The suffering of an animal, like the suffering of children, puts our internal justice-maker on the warpath. Our gray cat Simon made a beeline out the door last night, determined to have an October prowl. Wherever he was attacked, he made it back to the pasture near the garden, where the horses, and then Annie, found him in the morning. Really bloody and beat up. A canine bite, said the vet, meaning a fox, or a coyote, or a neighborhood dog, with broken ribs and contused lungs and a torn brachial plexus – how did he get away? – and a lot of blood lost. We had to let him go. It hit me hard.

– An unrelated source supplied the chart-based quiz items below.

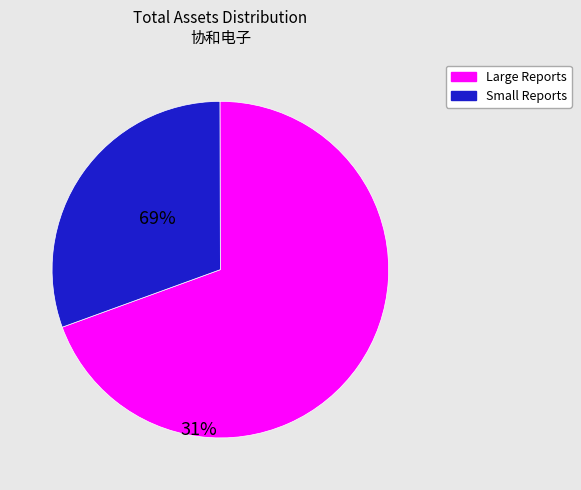

Is there a majority slice in this chart?

Yes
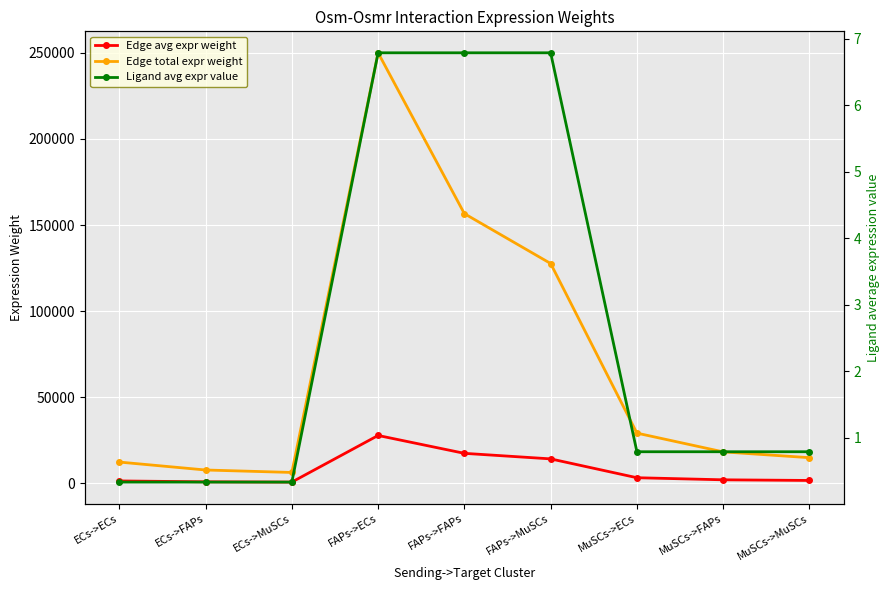

What value does the Ligand avg expr value series have at FAPs->MuSCs?

6.8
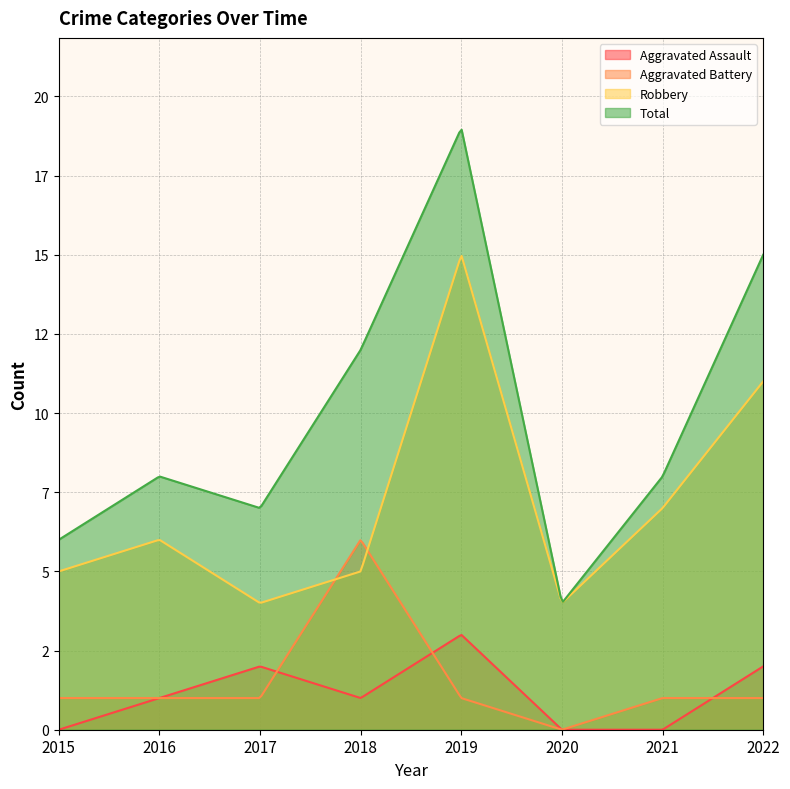

What is the difference between the maximum and minimum values in the Total series?

15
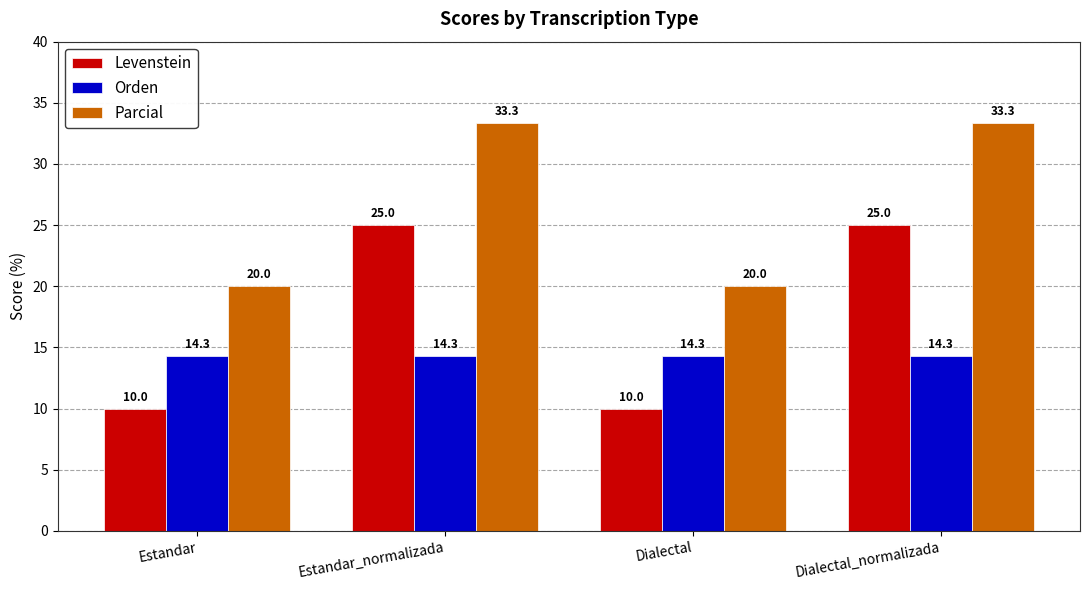

What is the sum of the Orden values at Dialectal and Estandar_normalizada?

28.6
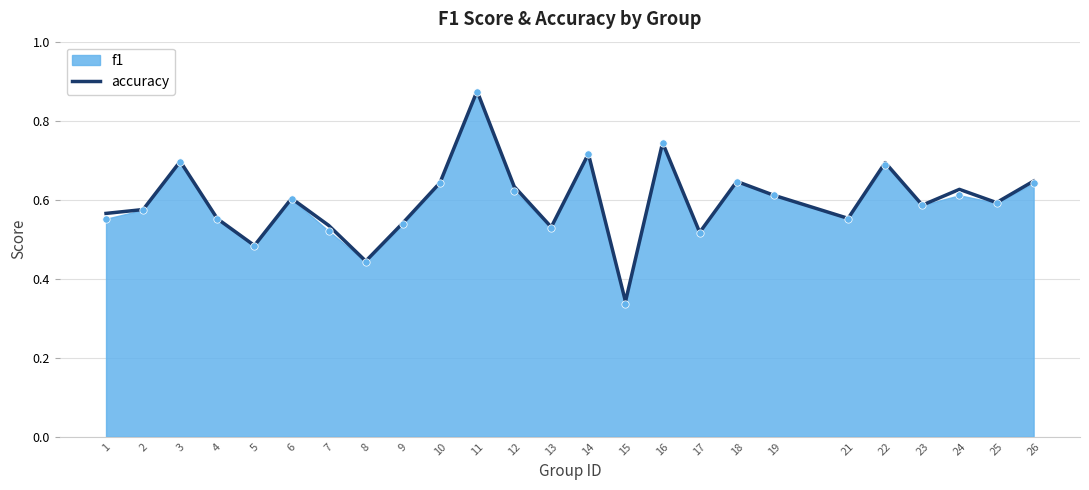

Which series contains the lowest Y value?

f1 points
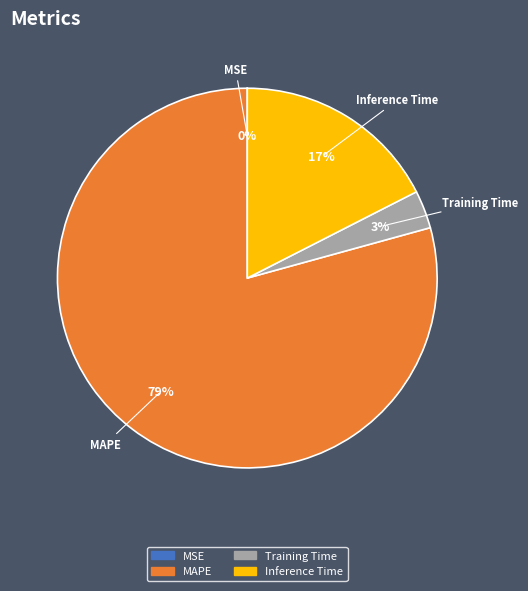

Is the sum of Training Time and MAPE greater than half?

Yes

Simon had a hard early life, and I sympathized with his outsider status. A hyper-allergenic cat – even I reacted to his dander, and I never do – he was passed on to us from my sister, whose husband couldn’t breathe in his presence. I adjusted, but the alpha male cat in the house chased him out, and he reluctantly became the barn cat for a year or two. He had companions – like Ozzie (Ozymandias) in the background of the photo – but not a sense of belonging. I felt bad for him, left out of the house those long winter nights, but nothing could be done.
Then two years ago, Annie’s cat died and Simon got to live in her farmhouse, and wasn’t that a turnaround point! She got him dematted and groomed to a gun-metal sheen. He looked at you with such a human look – it was disconcerting to see someone was looking assentingly at you out of those gray-green eyes. Ozzie – the yellow one – is a cute cat with a great sense of play, but he doesn’t have two synapses to rub together between his ears, poor little soul, but Simon was a leader who had trouble finding his place. His last looks from the cat-carrier were looks of adoration for Annie, despite his obvious pain. I am so glad he got two years of belonging.
I had a long talk with the vet, and she agreed with me – it’s a great danger to let cats roam, and she gets grief from the veterinary community for her position, but it’s the same as mine: security comes at the cost of imprisonment (the cat staring longingly out the window), and freedom comes at the cost of danger.
Come back, you big old boy, find another body and come back to us.